‘Money’s all belief’: the docuseries unravelling the GameStop chaos
In HBO series Gaming Wall Street, director Tobias Deml tries to get to the bottom of how Redditors turned a video game retailer into a financial frenzy
Money in, money out," is how Tobias Deml, creator of the new HBO Max documentary miniseries Gaming Wall Street, explains the common perception of the stock market while on Zoom with the Guardian. It's got to come from somewhere, right? But it's all based on belief in the future. Money's all belief. We believe in the government, borders, lots of things that aren't materially real, but nonetheless exist in our shared imagination. The history of humanity is driven by these beliefs."

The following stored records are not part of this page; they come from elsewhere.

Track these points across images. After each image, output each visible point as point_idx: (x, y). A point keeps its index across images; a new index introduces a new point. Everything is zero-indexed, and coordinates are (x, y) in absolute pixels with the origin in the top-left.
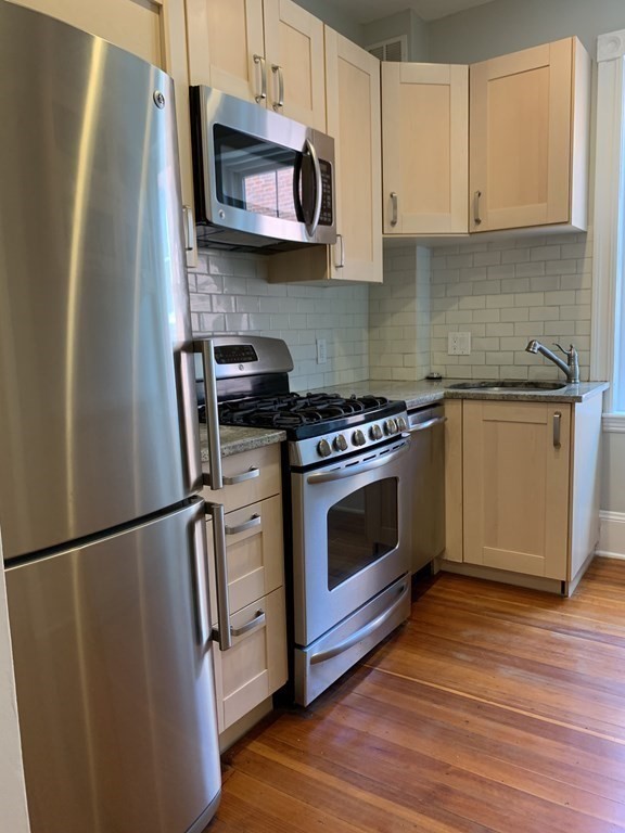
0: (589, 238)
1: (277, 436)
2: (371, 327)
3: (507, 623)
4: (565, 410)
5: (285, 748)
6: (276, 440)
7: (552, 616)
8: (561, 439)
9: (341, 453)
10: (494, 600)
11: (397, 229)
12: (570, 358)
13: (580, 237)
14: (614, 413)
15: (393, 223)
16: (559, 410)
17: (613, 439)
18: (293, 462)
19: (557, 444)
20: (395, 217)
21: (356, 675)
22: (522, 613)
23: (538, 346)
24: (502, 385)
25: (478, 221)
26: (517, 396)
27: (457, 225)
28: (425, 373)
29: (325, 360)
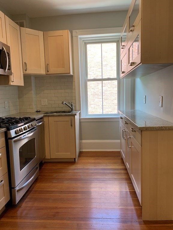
0: (74, 77)
1: (4, 130)
2: (19, 98)
3: (63, 171)
4: (73, 117)
5: (13, 217)
6: (4, 131)
7: (73, 167)
8: (72, 124)
9: (21, 133)
10: (59, 166)
11: (27, 72)
12: (72, 105)
13: (72, 76)
14: (82, 117)
15: (26, 70)
16: (71, 118)
17: (82, 123)
18: (9, 137)
19: (71, 125)
20: (26, 69)
21: (28, 193)
22: (67, 168)
23: (65, 102)
24: (56, 112)
25: (48, 71)
26: (62, 115)
27: (43, 72)
28: (36, 110)
29: (7, 108)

Stocks are fake, is what he's saying, as in not real - fairy dust", to borrow a term from Matthew McConaughey's coke-huffing trader in The Wolf of Wall Street, one of the many pop culture figures that zips by in the rapid-fire torrent of memes frenetically edited into Gaming Wall St. Shares of a company are an intangible concept that nonetheless have physical, real-world consequences in their regular minting of princes and paupers. This alchemy has long been the sole purview of high-finance types, professionals who'd have us believe that their business school educations and sophisticated Bloomberg Terminals make them masters of financial systems too hopelessly complex for us knuckle-draggers to comprehend. But in an era when a degree's worth of knowledge sits waiting on the internet, it was only a matter of time until some normal folks realized that everyone's making it up as they go. Anyone who claims to know everything about how the market works is lying to you," Deml says.